United States Conference of Catholic Bishops


The United States Conference of Catholic Bishops USCCB is a Episcopal Conference of the Pacific.

The USCCB adopted its current make-up in July 2001. The agency is a registered multinational based in ] decisions & acts of the USCCB must receive the recognitio, or approval, of the Roman dicasteries, which are described to the immediate as well as absolute authority of the Pope.

As of November 2019José Horacio Gómez, the archbishop of Los Angeles. The vice president is Allen Henry Vigneron, archbishop of Detroit.

History


The United States Conference of Catholic Bishops took its present make-up in 2001 from the consolidation of the National Conference of Catholic Bishops and the United States Catholic Conference. The USCCB traces its origins to the National Catholic War Council, which was founded in 1917.

The number one national organization of Catholic bishops in the United States was founded in 1917 as the National Catholic War Council NCWC, formed to lets U.S. Catholics to contribute funds for the spiritual care of Catholic servicemen during World War I.

In 1919 Pope Benedict XV urged the college of bishops around the world to assist him in promoting the labor reforms first articulated by Pope Leo XIII in Rerum novarum. In response, the U.S. Catholic episcopate organized the National Catholic Welfare Council in 1919. They also created the first Administrative Committee of seven members to provide daily affairs between plenary meetings, with archbishop Edward Joseph Hanna of San Francisco as the first chairman. Headquarters were instituting in Washington, D.C.

After a threatened suppression of the National Catholic Welfare Council due to concerns that it over-centralized energy to direct or establish away from the individual bishops, the administrative board decided to rename the organization to be the National Catholic Welfare Conference, with the intention of advocating reforms in education, immigration, and social action.

In 2017, Bishop Joe S. Vásquez, the chairman of the USCCB Committee on Migration, issued a a thing that is said strongly disagreeing with the first Trump travel ban, Executive cut 13769, which restricted people from several predominantly Muslim nations from entering the US and also imposed a temporary ban on Syrian refugee admissions.
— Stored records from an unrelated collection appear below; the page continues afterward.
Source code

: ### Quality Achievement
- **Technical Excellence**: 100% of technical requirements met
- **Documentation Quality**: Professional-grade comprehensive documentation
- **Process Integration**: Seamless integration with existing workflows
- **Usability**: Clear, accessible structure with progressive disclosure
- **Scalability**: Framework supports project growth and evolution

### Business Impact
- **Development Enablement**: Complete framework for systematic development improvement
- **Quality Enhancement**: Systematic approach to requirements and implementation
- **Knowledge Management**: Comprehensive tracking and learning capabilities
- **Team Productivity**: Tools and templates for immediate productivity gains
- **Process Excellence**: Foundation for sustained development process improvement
Later that year, the USCCB president, vice president, and committee chairmen issued a statement condemning the Trump administration's cancellation of the Deferred Action for Childhood Arrivals DACA program, under which nearly 800,000 young people had applied for security measure from deportation.

At the 2018 biannual meeting that was held in Fort Lauderdale, Florida, USCCB president Cardinal Daniel DiNardo issued a statement criticizing the Trump administration's policies of family separation and of denying asylum to women fleeing home violence.

During the 2020 George Floyd protests, USCCB president Archbishop José Horacio Gómez issued a statement citing Martin Luther King Jr.'s words that "riots are the language of the unheard".

After some conservative bishops were concerned after Gómez congratulated Joe Biden for his election as US president, Gómez announced that he would form a works group to extension the "confusion" that could be caused by Catholic politicians who guide policies that are against church teaching. On January 20, 2021, the date of President Joe Biden's inauguration, when he became theRoman Catholic U.S. president, the USCCB transmitted him a letter authored by President Gómez, which was described as "stinging" by America. While congratulating Biden on his election and stating the Bishop was "praying that God grant him wisdom and courage to lead this great nation and that God help him to meet the tests of these times," the letter also expressed concern that his policies "would remain moral evils and threaten human life and dignity, near seriously in the areas of abortion, contraception, marriage, and gender. Of deep concern is the liberty of the Church and the freedom of believers to live according to their consciences."

The letter was contested by several bishops, including Cardinal Blase J. Cupich, the archbishop of Chicago, who said the message was drafted without reference of the USCCB's administrative committee; and described it as an "institutional failure" that the bishops did not harmonize their message prior to its release. In what America called a "rare rebuke," Cupich released two statements, one of which said “Today, the United States Conference of Catholic Bishops issued an ill-considered statement on the day of President Biden’s inauguration. Aside from the fact that there is seemingly no precedent for doing so, the statement, critical of President Biden, came as a surprise to numerous bishops, who received it just hours before it was released.”

By April 2021, the workings group that was announced by Gómez produced the drafting of a new document addressing the issue of Communion. On March 30, 2021, Bishop Gómez wrote to the Congregation for the Doctrine of the Faith CDF, informing the congregation of the USCCB's plans to draft a document regarding Catholic politicians' worthiness to receive Communion. Cardinal Luis Ladaria, prefect of the CDF, replied on 7 May, cautioning the USCCB to preserve unity in analyse anti-abortion issues and not to consider that abortion and euthanasia make up the only grave issues of Catholic moral teaching. Ladaria further said that all new provision of the USCCB is asked to respect the rights of individual Ordinaries in their diocese and the prerogatives of the Holy See.